/---
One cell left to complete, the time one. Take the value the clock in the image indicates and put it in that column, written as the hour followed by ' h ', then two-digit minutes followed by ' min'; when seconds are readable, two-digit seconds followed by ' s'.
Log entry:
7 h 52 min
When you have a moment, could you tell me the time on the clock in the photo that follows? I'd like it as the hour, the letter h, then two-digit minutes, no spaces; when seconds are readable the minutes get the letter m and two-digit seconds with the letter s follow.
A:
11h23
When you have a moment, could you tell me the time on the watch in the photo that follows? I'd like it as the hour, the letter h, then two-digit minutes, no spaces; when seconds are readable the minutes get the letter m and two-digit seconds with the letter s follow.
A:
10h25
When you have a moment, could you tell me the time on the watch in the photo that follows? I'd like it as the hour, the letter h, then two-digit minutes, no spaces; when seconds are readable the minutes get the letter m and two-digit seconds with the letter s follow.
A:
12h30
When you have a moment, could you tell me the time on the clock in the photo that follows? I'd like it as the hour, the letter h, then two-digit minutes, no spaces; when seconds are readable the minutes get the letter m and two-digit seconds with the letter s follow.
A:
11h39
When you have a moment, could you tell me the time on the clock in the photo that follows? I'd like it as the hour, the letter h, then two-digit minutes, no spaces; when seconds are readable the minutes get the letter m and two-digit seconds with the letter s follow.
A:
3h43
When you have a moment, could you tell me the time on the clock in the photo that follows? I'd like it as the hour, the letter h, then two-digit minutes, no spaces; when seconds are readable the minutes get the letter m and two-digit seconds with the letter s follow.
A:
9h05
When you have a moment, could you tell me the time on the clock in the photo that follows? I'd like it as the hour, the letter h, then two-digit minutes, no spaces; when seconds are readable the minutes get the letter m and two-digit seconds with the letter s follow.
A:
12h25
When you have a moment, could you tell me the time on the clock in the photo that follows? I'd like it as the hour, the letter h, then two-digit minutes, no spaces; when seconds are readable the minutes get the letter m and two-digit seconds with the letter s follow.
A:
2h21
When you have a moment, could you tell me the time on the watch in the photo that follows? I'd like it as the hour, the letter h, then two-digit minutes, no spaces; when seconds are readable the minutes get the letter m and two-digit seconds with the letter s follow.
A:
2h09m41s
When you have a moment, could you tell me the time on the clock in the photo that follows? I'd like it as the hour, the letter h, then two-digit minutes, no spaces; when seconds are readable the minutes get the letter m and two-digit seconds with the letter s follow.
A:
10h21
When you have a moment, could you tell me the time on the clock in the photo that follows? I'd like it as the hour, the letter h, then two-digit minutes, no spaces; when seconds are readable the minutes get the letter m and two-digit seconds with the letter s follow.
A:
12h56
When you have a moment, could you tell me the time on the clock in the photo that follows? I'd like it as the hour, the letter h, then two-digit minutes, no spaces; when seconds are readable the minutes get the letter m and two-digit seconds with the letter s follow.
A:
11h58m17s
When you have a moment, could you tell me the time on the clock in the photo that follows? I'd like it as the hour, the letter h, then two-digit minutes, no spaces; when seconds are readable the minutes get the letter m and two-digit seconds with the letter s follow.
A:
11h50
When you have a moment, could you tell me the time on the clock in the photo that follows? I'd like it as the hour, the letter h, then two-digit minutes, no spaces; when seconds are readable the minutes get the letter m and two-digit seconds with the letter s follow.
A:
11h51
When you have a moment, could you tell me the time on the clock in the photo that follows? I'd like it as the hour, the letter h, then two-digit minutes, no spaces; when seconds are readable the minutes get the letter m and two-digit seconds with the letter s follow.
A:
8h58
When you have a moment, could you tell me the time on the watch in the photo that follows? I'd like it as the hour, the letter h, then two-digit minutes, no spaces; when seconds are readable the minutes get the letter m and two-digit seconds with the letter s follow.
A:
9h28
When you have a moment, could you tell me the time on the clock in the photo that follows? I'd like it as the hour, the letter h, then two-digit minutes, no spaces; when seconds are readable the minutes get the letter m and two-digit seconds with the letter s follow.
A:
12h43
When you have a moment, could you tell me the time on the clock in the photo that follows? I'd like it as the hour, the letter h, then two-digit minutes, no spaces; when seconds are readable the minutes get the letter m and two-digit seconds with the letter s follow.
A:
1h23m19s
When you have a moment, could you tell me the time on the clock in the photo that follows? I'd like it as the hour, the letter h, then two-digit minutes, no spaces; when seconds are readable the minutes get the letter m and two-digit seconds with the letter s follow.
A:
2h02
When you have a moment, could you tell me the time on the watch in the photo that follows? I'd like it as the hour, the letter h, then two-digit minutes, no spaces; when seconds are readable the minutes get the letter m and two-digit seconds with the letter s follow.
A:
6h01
\---
#### To do:
Show every line above that contains the word "followed", copying each one in full.

#### Completed exercise:
One cell left to complete, the time one. Take the value the clock in the image indicates and put it in that column, written as the hour followed by ' h ', then two-digit minutes followed by ' min'; when seconds are readable, two-digit seconds followed by ' s'.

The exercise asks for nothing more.